Roll in the Tanks! Measuring Left-wing Extremism on Reddit at Scale
Utkucan Balcı, Michael Sirivianos, Jeremy Blackburn
TL;DR
This work addresses the gap in measuring left-wing extremism online by presenting the first large-scale analysis of 'tankies' on Reddit. It combines a comprehensive data pipeline with network analysis, BERTopic-based topic modeling, and cross-community lexical alignment (via Word2Vec and MultiCCA) to characterize tankie scale, position, and discourse. Key findings show tankies form a distinct peripheral cluster within the far-left, exhibit rapid MAU growth, migrate from other far-left subreddits, prioritize state-level politics and authoritarian regimes, and display higher toxicity and a propensity to share state-sponsored media. The study broadens extremism research beyond the dominant right-wing focus and provides a scalable methodology for monitoring online extremist dynamics across political spectra.
Abstract
Social media's role in the spread and evolution of extremism is a focus of intense study.
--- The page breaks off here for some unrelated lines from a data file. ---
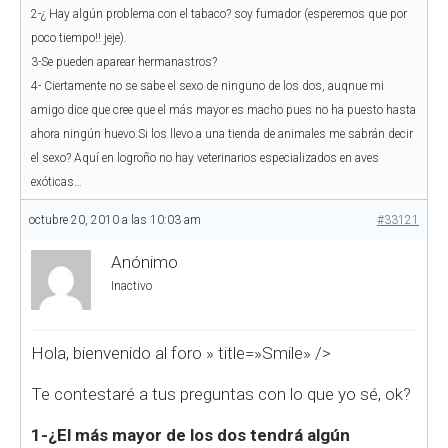
2-¿ Hay algún problema con el tabaco? soy fumador (esperemos que por
poco tiempo!! jeje).
3-Se pueden aparear hermanastros?
4- Ciertamente no se sabe el sexo de ninguno de los dos, auqnue mi
amigo dice que cree que el más mayor es macho pues no ha puesto hasta
ahora ningún huevo.Si los llevo a una tienda de animales me sabrán decir
el sexo? Aquí en logroño no hay veterinarios especializados en aves
exóticas…
octubre 20, 2010 a las 10:03 am
#33121
Anónimo
Inactivo
Hola, bienvenido al foro
» title=»Smile» />
Te contestaré a tus preguntas con lo que yo sé, ok?
1-¿El más mayor de los dos tendrá algún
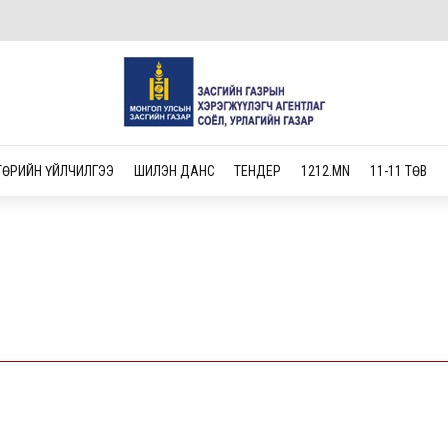
ТӨРИЙН ҮЙЛЧИЛГЭЭ
ШИЛЭН ДАНС
ТЕНДЕР
1212.MN
11-11 ТӨВ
Online extremists have been involved in the dissemination of online hate, mis- and disinformation, and real-world violence. While the majority of research has focused on right-wing extremism, recent real-world incidents have highlighted the potential for far-left extremists to engage in violence and cause real-world harm as well. In this paper, we present the first large-scale measurement of left-wing extremism on social media. Analyzing 1.3 million posts from 53,000 authors from tankie subreddits, we focus on ``tankies,'' a left-wing community that first arose in the 1950s in support of hardline actions of the USSR and has evolved to support what they call ``Actually Existing Socialist'' countries, e.g., CCP-run China, the USSR, and North Korea. Among other things, our analysis reveals that these groups occupy the periphery of the broader far-left community on Reddit, and their discourse distinctively focus on state-level politics and support for authoritarian regimes, rather than on social justice issues. Finally, we show that tankies have high toxicity scores and use pejorative language, mirroring toxicity patterns reported for other online extremist communities. Our findings provide empirical evidence of the distinct positioning and discourse of left-wing extremist groups on social media.